Linzi McCoy and Darcey McCoy directed and choreographed the show. The blocking and movement choices made full use of the big stage and allowed for the transitions to run smoothly. It's clear the joyfully spirited choreography had been influenced by previous productions of Joseph and it wasn't too complicated or too easy for the children to pick up, it was just right. I particularly loved the reference to Les Miserables in Those Canaan Days.
Another successful production element was the set. The cartoon style projected backdrop provided context for the story. In a positive sense, the set looked like a DIY school play set; it was like they had raided the backstage area to find the appropriate set pieces. We saw: palm trees, a posh chair and table, a well, and some pyramids.

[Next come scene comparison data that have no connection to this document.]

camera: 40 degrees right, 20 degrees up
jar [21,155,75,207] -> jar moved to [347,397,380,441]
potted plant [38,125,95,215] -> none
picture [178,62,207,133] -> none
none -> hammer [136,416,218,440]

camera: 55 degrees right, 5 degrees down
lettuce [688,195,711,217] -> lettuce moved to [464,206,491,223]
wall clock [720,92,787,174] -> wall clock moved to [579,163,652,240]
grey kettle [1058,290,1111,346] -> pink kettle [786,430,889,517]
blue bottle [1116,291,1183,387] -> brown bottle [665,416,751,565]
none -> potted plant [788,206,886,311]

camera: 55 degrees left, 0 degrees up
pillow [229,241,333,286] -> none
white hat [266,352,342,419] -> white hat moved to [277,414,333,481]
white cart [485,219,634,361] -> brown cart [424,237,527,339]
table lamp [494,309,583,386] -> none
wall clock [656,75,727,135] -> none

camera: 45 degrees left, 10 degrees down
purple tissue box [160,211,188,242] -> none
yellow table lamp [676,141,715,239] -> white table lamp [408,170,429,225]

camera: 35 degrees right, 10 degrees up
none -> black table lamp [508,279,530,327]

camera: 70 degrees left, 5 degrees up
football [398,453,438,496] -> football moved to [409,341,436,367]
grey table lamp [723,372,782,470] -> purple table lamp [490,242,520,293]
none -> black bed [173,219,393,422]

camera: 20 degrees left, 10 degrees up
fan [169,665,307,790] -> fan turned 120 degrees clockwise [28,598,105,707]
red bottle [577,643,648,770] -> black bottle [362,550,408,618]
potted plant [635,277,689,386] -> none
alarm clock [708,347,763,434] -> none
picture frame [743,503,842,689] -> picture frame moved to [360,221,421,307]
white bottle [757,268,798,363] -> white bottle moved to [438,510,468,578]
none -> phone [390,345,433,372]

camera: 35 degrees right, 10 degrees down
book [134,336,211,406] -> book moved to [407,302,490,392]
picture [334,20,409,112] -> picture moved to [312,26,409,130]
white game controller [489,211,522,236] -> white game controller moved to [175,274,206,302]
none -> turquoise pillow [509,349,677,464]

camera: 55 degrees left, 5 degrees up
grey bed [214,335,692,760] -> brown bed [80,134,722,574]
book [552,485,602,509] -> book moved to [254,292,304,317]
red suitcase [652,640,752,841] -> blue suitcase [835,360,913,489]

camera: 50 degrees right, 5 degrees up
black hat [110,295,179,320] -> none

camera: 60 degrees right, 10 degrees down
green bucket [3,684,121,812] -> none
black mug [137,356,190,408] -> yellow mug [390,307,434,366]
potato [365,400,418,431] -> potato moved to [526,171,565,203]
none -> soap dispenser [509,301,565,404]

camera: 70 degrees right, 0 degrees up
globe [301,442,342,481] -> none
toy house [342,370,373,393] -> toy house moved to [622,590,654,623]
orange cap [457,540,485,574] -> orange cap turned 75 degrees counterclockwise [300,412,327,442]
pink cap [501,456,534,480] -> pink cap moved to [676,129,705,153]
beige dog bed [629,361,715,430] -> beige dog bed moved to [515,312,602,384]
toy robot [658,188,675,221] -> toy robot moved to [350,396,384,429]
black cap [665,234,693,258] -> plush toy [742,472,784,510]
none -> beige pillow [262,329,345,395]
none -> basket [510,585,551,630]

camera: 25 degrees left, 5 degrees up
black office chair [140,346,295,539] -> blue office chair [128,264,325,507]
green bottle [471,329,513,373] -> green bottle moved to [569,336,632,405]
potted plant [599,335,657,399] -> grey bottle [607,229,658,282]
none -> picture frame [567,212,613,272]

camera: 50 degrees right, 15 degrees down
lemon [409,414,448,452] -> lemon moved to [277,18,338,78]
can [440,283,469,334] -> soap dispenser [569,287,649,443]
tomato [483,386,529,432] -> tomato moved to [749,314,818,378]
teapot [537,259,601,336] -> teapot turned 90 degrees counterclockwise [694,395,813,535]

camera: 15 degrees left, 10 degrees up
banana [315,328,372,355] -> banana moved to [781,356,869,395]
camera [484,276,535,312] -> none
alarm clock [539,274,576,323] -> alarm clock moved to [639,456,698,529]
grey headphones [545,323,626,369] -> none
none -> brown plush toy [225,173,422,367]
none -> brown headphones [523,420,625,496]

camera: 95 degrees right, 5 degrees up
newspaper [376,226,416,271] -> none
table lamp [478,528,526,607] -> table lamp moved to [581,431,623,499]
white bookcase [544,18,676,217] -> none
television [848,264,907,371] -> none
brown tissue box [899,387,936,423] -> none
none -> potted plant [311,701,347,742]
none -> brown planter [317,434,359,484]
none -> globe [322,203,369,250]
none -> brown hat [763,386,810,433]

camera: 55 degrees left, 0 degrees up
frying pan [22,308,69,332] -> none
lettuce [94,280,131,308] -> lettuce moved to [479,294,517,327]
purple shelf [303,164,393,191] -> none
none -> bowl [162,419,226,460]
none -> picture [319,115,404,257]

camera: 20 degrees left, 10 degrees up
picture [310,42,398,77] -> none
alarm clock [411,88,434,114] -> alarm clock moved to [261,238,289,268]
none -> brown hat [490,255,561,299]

In their own words, the North Stars Theatre Company wish to create a rehearsal and performance environment where children of all theatrical abilities can unashamedly be themselves. Their ethos promotes diversity and inclusivity. They clearly want to develop young people in a personal way and as performers. This is what theatre is about. It's moving to witness. Watching this show brought back memories from when I was Joseph in a youth theatre production. Lots of hard work and effort had gone into this production, not just from the children but from the artistic team as well. With more time, projects, and performances, all of the young performers have the potential to create a bright future for themselves. Well done to all.